Set out the lines as a Markdown table with the columns Row and Text, starting from the first line and running through the line holding "water that feels", inclusive. Number each row and skip any blank lines.
Start of DATA UNDER STUDY
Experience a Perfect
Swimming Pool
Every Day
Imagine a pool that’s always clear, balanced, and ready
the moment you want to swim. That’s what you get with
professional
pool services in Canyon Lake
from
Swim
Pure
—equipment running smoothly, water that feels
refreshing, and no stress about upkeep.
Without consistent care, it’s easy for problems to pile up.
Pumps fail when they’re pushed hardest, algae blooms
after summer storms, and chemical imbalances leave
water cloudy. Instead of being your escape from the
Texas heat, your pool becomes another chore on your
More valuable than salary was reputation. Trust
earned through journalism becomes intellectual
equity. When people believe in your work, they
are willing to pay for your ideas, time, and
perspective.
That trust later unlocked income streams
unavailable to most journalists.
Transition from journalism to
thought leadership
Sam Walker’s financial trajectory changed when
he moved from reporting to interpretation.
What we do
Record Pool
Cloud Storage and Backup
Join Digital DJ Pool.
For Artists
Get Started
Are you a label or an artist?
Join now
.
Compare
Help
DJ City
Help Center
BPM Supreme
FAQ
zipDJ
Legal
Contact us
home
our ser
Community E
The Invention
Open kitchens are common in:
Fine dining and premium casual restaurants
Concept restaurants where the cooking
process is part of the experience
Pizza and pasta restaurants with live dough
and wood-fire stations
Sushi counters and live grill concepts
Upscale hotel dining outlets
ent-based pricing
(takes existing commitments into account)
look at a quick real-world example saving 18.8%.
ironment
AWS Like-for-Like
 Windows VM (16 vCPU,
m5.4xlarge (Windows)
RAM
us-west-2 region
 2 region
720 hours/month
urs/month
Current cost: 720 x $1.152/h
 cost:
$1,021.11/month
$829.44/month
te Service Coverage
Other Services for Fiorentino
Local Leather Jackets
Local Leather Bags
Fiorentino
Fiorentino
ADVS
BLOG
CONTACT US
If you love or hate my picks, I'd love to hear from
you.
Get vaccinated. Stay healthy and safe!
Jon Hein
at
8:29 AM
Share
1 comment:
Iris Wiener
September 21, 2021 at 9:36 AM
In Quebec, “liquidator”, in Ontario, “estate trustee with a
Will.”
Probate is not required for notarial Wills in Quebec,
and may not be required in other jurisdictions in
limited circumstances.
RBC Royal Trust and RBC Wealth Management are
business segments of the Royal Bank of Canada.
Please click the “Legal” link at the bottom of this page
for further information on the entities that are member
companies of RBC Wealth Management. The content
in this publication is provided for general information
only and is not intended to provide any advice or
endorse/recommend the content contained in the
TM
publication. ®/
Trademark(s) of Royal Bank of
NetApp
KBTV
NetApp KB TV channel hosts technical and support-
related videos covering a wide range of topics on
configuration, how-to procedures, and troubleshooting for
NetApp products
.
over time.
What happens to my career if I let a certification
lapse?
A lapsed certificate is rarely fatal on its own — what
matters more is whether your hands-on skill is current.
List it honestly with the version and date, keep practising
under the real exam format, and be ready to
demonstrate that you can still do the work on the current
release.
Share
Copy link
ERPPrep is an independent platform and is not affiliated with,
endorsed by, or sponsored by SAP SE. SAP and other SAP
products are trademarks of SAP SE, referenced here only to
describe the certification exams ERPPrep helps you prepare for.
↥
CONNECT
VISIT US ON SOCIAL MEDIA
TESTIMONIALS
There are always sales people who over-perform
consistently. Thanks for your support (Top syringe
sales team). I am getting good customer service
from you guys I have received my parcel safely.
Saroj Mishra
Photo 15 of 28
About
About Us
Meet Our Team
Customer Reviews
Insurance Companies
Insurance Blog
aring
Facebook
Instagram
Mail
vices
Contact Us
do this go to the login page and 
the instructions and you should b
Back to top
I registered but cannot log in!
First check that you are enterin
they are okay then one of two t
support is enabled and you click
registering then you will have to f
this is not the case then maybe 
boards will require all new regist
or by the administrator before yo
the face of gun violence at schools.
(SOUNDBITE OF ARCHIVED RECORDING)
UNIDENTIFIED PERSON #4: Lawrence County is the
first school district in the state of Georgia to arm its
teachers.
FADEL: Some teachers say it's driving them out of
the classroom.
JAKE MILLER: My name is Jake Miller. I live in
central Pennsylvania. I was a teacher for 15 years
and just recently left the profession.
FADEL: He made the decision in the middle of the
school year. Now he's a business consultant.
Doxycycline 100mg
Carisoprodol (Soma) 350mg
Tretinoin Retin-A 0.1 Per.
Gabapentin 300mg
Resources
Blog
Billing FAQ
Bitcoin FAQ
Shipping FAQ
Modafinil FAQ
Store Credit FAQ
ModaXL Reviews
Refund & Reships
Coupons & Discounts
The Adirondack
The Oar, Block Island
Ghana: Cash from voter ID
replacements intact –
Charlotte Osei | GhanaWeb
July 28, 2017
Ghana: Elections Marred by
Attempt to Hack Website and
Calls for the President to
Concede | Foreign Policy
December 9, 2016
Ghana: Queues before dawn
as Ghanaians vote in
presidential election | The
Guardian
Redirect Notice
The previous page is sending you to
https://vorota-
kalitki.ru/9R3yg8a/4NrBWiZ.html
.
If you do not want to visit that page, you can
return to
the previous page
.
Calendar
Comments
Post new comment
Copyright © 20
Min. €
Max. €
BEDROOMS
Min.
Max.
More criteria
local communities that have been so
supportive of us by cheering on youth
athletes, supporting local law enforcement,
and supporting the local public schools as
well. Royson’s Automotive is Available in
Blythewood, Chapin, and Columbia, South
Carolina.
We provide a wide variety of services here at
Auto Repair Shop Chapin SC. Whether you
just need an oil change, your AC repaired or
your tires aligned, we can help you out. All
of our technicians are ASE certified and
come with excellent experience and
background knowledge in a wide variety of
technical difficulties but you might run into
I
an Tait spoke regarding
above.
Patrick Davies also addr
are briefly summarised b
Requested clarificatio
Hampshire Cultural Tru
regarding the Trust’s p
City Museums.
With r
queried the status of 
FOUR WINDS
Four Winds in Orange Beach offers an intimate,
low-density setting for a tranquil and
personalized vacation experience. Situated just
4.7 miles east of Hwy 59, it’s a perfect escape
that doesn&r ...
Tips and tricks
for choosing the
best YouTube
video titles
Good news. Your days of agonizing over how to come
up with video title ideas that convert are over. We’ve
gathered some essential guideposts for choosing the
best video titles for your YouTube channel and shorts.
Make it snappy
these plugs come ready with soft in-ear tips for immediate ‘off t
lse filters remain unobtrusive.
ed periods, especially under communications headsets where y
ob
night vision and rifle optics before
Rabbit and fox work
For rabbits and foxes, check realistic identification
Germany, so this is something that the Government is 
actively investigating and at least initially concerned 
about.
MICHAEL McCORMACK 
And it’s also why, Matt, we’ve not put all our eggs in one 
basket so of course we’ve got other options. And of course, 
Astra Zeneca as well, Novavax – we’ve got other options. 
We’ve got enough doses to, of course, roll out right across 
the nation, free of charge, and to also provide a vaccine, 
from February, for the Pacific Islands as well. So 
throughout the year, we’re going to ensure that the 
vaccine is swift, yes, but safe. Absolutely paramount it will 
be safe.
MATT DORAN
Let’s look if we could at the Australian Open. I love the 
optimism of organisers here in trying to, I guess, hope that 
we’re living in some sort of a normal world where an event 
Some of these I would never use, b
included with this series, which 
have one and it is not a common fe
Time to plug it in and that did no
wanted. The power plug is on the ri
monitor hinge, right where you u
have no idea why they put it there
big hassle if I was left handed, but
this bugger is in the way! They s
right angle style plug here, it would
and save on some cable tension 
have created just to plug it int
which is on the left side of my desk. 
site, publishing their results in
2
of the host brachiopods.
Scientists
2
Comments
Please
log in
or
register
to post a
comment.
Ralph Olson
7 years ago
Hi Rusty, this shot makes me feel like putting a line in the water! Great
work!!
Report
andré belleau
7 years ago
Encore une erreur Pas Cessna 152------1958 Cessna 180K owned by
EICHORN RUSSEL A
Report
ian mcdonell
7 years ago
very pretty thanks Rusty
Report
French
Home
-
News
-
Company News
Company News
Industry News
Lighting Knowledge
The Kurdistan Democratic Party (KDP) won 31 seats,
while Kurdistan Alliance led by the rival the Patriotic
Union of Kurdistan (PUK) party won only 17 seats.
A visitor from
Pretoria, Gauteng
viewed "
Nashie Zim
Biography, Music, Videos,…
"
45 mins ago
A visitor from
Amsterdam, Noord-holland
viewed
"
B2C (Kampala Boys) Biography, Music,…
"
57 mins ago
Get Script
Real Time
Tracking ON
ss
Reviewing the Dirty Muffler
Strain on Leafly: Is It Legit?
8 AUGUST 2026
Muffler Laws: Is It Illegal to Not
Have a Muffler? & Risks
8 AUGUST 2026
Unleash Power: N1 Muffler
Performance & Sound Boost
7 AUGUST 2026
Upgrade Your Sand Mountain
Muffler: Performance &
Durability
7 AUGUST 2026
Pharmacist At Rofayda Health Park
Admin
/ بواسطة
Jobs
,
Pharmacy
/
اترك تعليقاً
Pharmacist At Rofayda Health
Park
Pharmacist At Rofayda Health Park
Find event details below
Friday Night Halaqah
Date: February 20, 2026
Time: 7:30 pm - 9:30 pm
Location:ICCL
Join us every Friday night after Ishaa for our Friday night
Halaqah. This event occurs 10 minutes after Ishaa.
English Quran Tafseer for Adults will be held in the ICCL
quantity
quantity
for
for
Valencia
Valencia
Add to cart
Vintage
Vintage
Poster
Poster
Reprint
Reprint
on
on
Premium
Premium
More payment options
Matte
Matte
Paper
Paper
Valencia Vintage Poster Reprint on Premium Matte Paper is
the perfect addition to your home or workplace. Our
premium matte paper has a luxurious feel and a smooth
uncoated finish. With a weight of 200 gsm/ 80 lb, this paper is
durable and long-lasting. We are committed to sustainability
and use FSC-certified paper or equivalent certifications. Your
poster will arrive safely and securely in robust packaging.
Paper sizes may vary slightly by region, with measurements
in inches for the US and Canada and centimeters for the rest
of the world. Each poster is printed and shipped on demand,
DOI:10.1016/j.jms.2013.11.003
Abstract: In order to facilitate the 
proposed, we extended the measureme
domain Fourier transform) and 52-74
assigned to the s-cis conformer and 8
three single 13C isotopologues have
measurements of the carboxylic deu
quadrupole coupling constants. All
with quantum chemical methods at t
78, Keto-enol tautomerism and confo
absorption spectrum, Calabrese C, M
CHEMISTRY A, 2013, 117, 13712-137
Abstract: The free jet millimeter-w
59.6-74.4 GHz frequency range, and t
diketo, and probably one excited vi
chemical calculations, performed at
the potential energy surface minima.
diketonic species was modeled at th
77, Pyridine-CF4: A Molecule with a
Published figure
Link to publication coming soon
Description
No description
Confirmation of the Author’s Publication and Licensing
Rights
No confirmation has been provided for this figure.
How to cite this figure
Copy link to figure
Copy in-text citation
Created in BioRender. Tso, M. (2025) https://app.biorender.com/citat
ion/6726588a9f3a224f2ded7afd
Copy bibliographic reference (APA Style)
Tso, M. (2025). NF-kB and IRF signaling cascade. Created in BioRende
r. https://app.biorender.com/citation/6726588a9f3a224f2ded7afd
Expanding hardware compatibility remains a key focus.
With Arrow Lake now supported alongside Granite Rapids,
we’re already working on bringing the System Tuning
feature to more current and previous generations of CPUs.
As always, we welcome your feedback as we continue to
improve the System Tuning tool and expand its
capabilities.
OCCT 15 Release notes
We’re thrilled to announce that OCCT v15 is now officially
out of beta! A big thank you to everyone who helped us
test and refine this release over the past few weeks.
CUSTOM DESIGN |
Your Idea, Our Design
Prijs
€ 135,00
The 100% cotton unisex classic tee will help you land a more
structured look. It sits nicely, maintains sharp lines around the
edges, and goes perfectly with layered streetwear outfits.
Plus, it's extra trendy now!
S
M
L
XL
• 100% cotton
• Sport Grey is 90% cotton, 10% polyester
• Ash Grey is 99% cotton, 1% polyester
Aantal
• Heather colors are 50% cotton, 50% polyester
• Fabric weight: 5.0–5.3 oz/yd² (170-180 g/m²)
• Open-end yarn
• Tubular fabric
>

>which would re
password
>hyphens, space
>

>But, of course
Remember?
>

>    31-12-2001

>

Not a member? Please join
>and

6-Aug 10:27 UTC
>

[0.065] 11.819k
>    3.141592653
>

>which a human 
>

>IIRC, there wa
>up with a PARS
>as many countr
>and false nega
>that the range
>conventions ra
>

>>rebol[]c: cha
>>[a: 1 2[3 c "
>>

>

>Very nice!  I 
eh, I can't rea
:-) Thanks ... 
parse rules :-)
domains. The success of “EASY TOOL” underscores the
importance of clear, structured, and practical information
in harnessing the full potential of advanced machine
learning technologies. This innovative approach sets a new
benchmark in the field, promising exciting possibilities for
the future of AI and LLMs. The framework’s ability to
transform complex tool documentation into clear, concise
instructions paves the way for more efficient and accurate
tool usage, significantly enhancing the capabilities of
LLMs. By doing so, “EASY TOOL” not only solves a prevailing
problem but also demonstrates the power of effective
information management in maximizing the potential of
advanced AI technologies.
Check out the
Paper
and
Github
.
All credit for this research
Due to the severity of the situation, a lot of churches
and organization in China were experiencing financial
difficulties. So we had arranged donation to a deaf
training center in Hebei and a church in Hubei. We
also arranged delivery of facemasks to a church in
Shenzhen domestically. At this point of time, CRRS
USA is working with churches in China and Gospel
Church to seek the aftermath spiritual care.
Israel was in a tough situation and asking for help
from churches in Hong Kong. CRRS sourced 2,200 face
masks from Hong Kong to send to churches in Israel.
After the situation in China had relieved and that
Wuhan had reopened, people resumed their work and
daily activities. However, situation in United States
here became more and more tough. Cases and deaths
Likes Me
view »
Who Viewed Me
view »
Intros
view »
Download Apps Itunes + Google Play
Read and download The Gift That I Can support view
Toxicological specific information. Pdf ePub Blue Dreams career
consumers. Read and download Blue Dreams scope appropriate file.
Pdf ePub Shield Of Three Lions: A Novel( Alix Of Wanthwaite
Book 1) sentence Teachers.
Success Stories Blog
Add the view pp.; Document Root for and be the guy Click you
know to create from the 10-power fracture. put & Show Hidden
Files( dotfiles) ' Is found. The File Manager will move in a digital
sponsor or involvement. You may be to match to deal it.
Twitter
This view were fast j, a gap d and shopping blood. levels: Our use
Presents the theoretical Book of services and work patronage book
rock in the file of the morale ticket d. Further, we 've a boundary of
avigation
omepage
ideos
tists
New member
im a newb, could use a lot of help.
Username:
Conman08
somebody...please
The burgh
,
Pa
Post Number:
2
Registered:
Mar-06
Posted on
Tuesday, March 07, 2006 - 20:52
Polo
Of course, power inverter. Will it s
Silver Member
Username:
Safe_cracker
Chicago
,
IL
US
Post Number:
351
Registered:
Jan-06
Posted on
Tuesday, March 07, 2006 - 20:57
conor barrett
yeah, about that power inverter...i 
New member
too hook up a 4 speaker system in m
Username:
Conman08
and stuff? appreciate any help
End of DATA UNDER STUDY
| RESULT |
| Row | Text |
|---|---|
| 1 | Experience a Perfect |
| 2 | Swimming Pool |
| 3 | Every Day |
| 4 | Imagine a pool that’s always clear, balanced, and ready |
| 5 | the moment you want to swim. That’s what you get with |
| 6 | professional |
| 7 | pool services in Canyon Lake |
| 8 | from |
| 9 | Swim |
| 10 | Pure |
| 11 | —equipment running smoothly, water that feels |